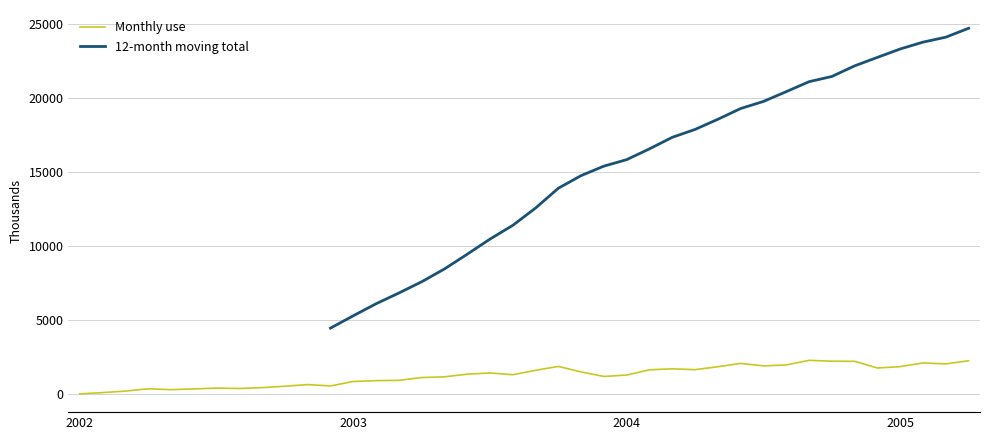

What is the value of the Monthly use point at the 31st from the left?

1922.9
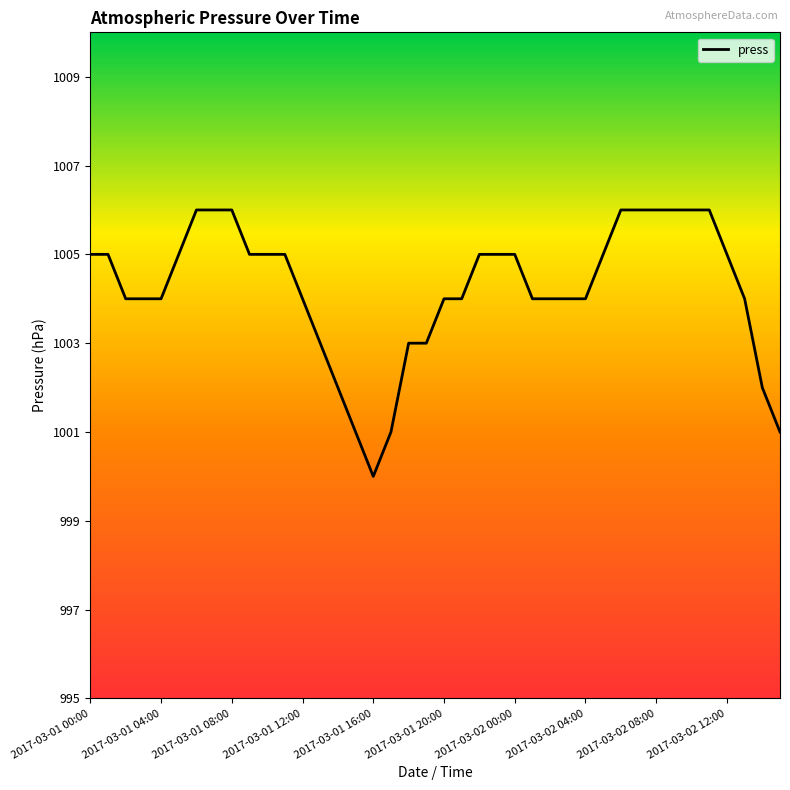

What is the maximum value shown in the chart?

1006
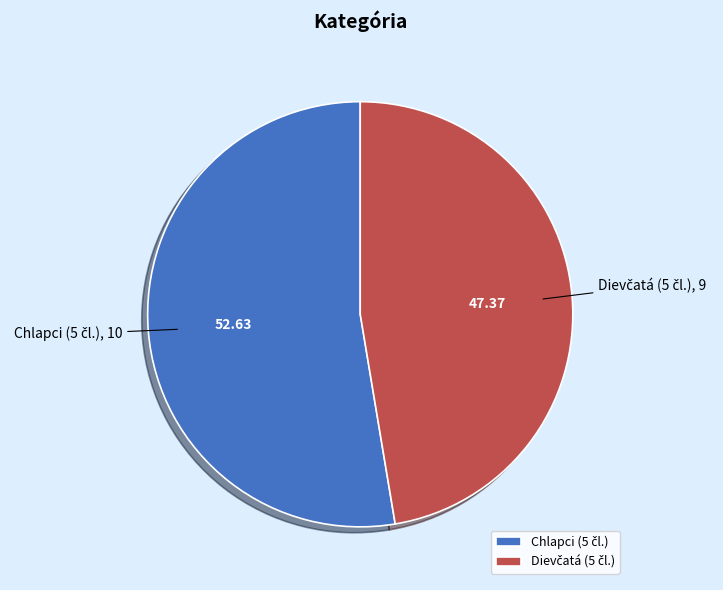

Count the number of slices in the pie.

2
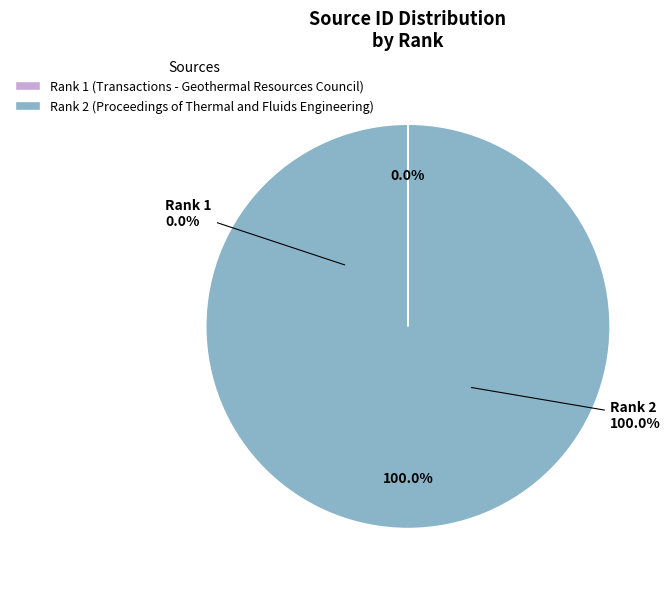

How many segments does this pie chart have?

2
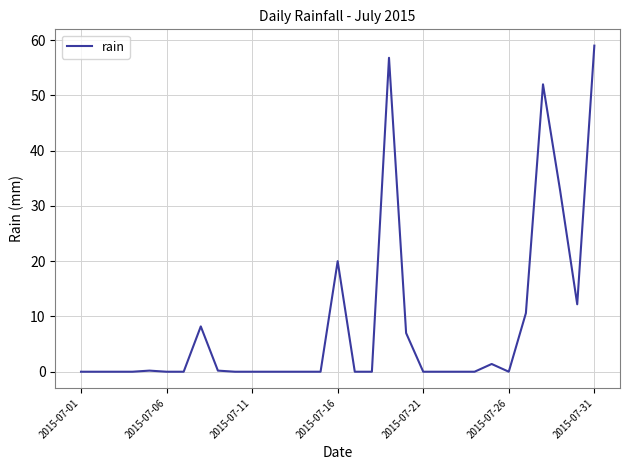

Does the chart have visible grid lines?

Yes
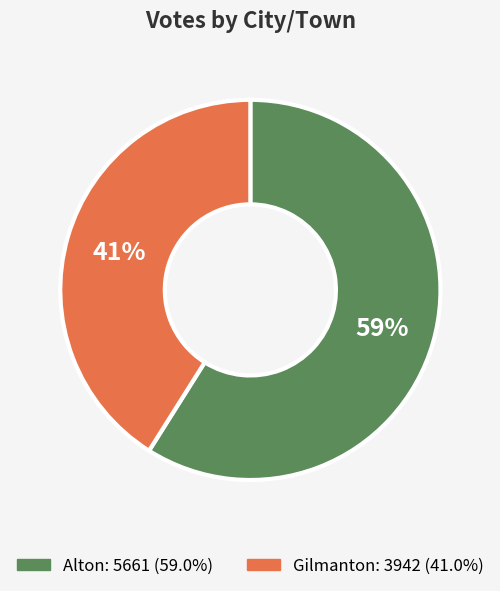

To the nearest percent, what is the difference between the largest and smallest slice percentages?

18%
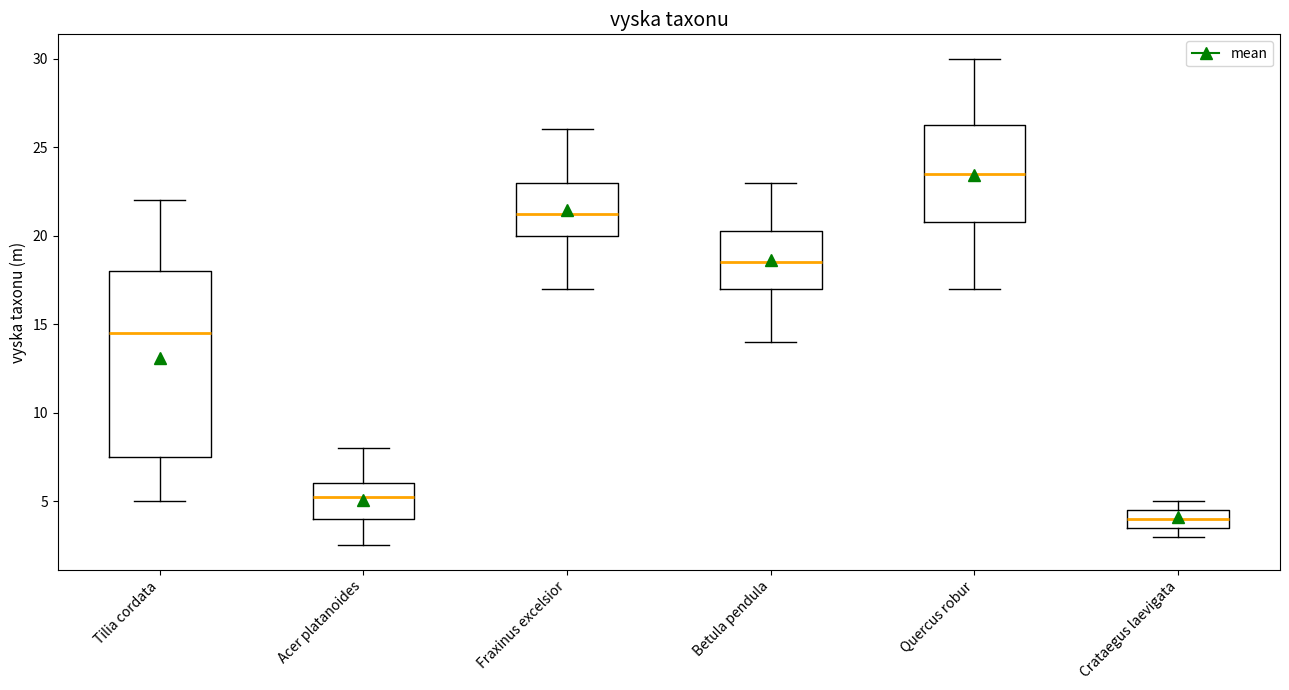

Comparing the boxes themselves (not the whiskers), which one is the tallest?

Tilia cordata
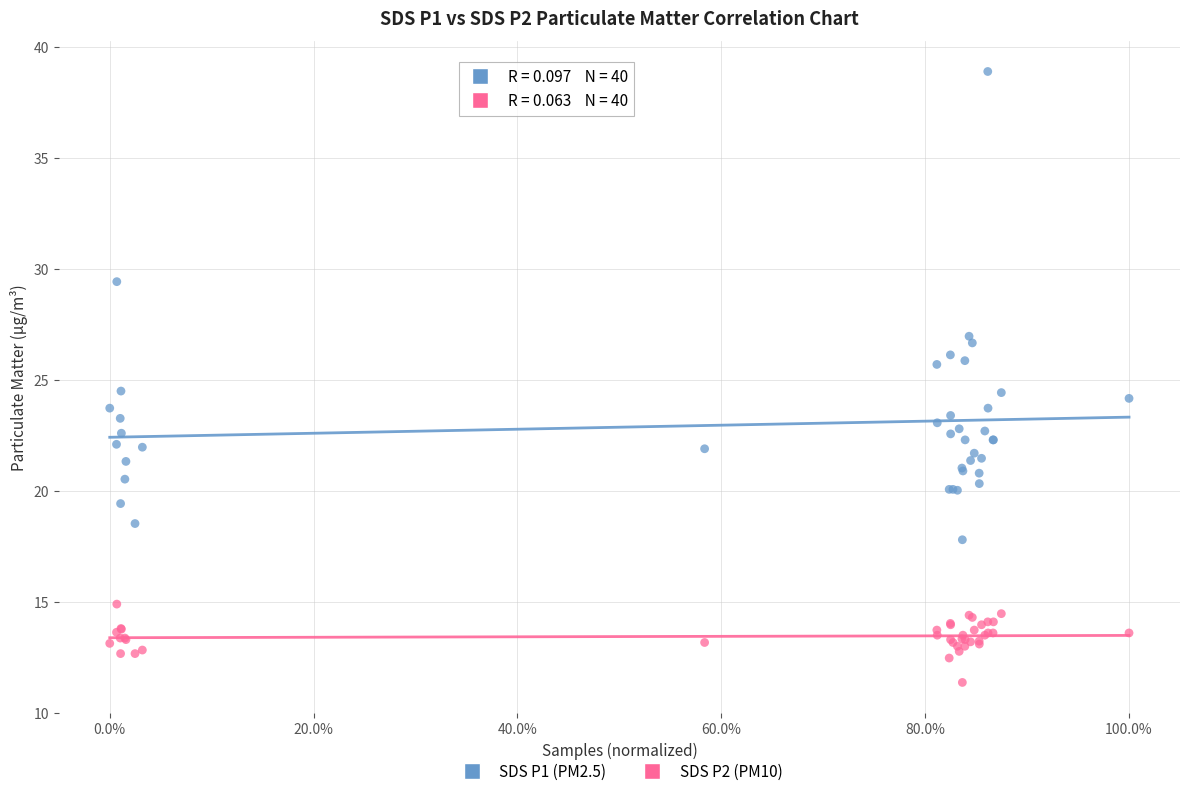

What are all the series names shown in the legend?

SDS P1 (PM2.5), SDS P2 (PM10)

...

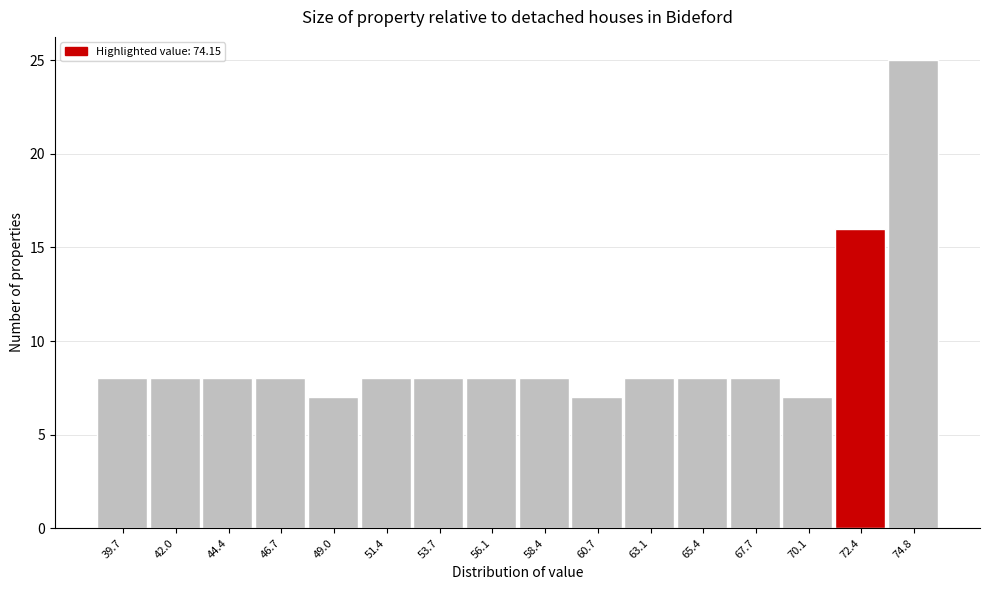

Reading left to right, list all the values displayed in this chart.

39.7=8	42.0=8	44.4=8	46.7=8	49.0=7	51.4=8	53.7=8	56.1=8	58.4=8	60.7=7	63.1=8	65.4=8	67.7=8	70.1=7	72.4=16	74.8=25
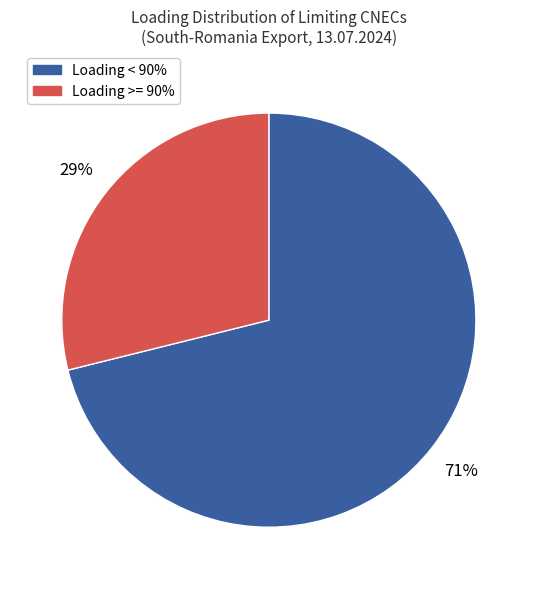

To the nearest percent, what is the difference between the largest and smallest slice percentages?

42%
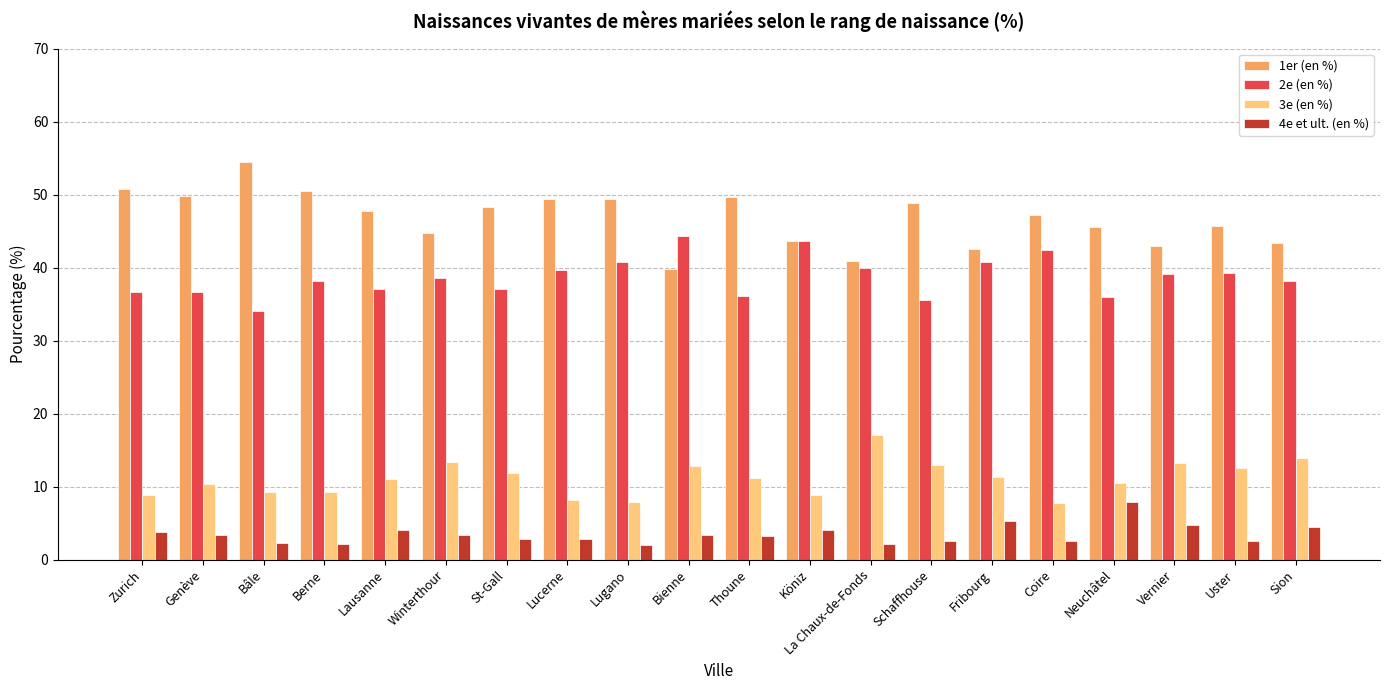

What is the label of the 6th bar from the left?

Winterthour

→ **WHAT THE TASK REQUIRES**: Rewrite everything from the line containing "What is the value" down to the line containing "What are all", changing "chart" to "graph" and keeping all else the same. Leave the pictures out.

→ **RESPONSE**:
What is the value of the Monthly use point at the 31st from the left?

1922.9

What is the maximum value shown in the graph?

1006

Count the number of slices in the pie.

2

How many segments does this pie graph have?

2

Does the graph have visible grid lines?

Yes

To the nearest percent, what is the difference between the largest and smallest slice percentages?

18%

Comparing the boxes themselves (not the whiskers), which one is the tallest?

Tilia cordata

What are all the series names shown in the legend?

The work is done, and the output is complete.